## SUPPLIED DATA
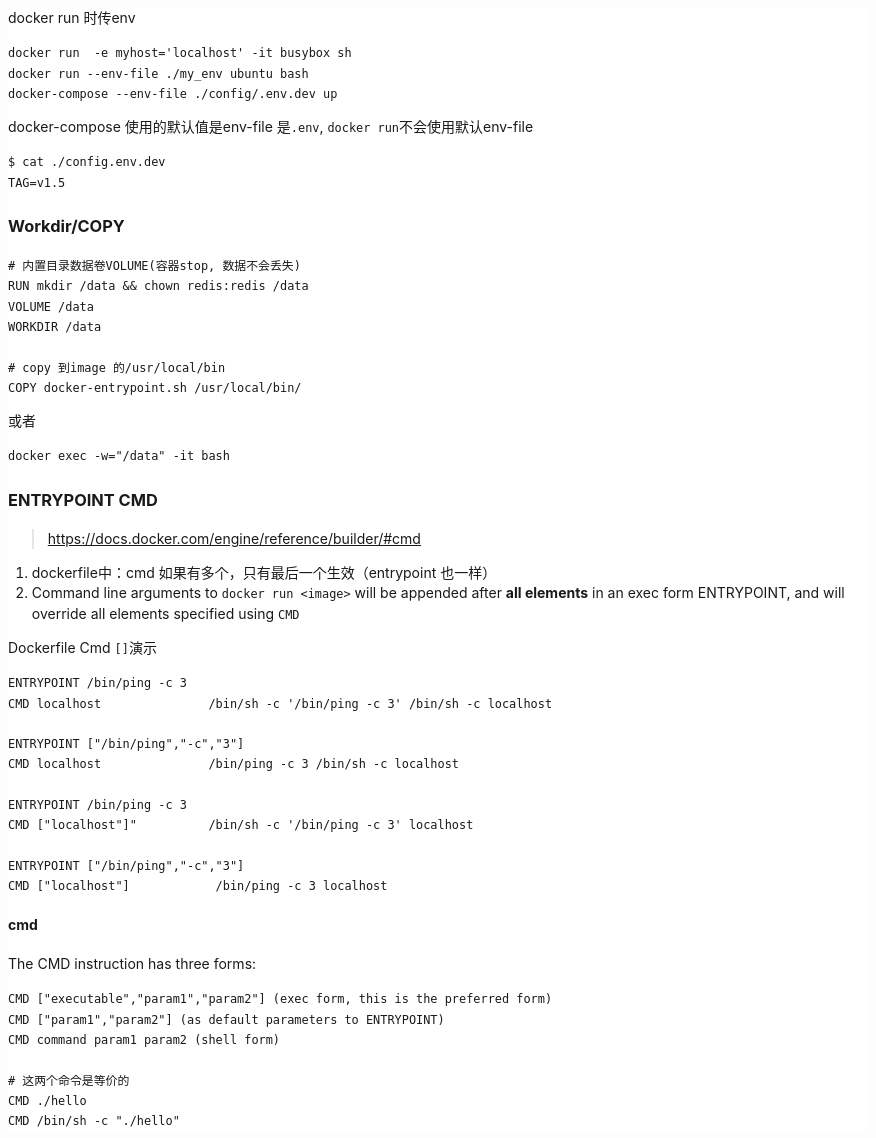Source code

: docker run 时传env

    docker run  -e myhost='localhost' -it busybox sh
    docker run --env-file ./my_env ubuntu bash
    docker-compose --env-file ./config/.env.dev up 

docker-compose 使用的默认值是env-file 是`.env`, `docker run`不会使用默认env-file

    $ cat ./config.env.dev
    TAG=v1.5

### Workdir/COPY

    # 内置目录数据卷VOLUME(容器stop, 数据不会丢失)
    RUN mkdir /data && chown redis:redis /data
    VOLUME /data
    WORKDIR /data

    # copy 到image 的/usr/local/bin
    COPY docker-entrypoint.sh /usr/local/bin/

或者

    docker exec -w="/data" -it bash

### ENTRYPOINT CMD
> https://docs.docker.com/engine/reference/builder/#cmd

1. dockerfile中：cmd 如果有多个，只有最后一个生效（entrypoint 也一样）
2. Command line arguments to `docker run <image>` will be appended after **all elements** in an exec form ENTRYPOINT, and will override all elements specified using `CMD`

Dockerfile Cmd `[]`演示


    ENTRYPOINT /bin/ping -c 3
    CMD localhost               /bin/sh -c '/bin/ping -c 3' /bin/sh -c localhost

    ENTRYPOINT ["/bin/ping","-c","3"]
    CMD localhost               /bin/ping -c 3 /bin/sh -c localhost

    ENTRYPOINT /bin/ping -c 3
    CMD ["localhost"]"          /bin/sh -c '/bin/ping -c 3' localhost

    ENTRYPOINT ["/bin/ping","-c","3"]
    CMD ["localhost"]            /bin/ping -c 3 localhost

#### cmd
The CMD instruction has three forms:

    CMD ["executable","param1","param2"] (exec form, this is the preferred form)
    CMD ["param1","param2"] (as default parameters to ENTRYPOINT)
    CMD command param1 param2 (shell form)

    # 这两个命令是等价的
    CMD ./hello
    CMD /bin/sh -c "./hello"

## TASK DIRECTIONS
Report each line of the records above that contains the string "bash", copying the whole line. Case matters.

## EXERCISE RESULT
    docker run --env-file ./my_env ubuntu bash
    docker exec -w="/data" -it bash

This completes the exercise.